I agree that it would be nice to see applications and developers bear more of the burden of ensuring they are recoverable from OR and DR perspectives. It’s worth noting though, that in the not so distant past applications that simply had to work – that were ‘carrier grade’ so to speak – would be developed on operating systems that had the necessary software ‘infrastructure’ to deliver on those NFRs. This begs the question as to why we don’t see all applications built in this way. There are a number of reasons but I’d argue that the primary one is simply that application development is more expensive than infrastructure.

Development of a new application or platform costs a lot of money. Whatever the complexity involved in developing non-functional requirements (NFRs) for things like availability, the pain involved in determining the functional requirements (or features) is far greater. Outside of a small number of edge-cases such as core software components of telecoms networks or manufacturing facilities, it does not make sense to build operational or disaster failure tolerance into the code of an application. Application developers (both internally in companies and in the wider ISV environment) focus on the functionality that delivers value to the business or will contribute to selling their product, not on replication, block-level data validation or data-recovery.

Even where developers are interested in building in resilience, they have been faced with a lack of software ‘infrastructure’ to support them. Many of those highly resilient applications in telcos, manufacturers etc. were built on operating systems or used components that provided services such as shared everything clustering and highly resilient, sharable file systems. OpenVMS which pioneered many of these services will forever be a niche product – albeit one that supports many extremely critical functions – because of the costs in terms of cash and flexibility that are paid when applications are developed on it. Building in resilience makes development (both initial and ongoing) and maintenance of applications more complex and expensive. It also means that the developer has to take responsibility for guaranteeing recoverability and who in their right mind would want to do that ;) ?
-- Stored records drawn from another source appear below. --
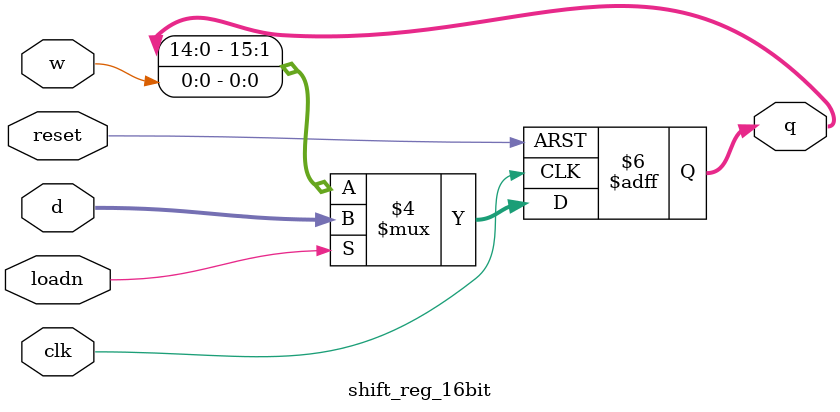
<source format=v>
module shift_reg_16bit(input w,clk,reset,loadn,input[15:0] d,output reg[15:0] q);
  always@(posedge clk,negedge reset)
		begin
      if(!reset)
        q<=0;
      else if(loadn)
        q<=d;
      else
        begin
          q <= {q[14:0],w};
        end
		end
endmodule

</source>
Today, Oracle and MS are building a new variety of this software ‘infrastructure’ into their products but it’s only being used in a small proportion of developments. Even given the possibility that you might save some money on storage replication, people don’t seem to be using these services all that readily, for the reason I suspect, that developers (or management overhead) are still more expensive than those replication licenses.

The only way to change that situation would be (as SB notes) to make delivering resilience at the application layer simple, repeatable and manageable. That’s very much easier said than done though and the twenty-odd years of development of infrastructure resilience services is testament to that. There’s one place where the problem is being addressed though and that’s out there in the cloud….

Personally I think there is often a wider issue of integration between application and infrastructure teams that leads to situations where organisations focus on data rather than application or service recoverability. That boils down to process and in some cases (over) specialisation but it’s a question for another day I think.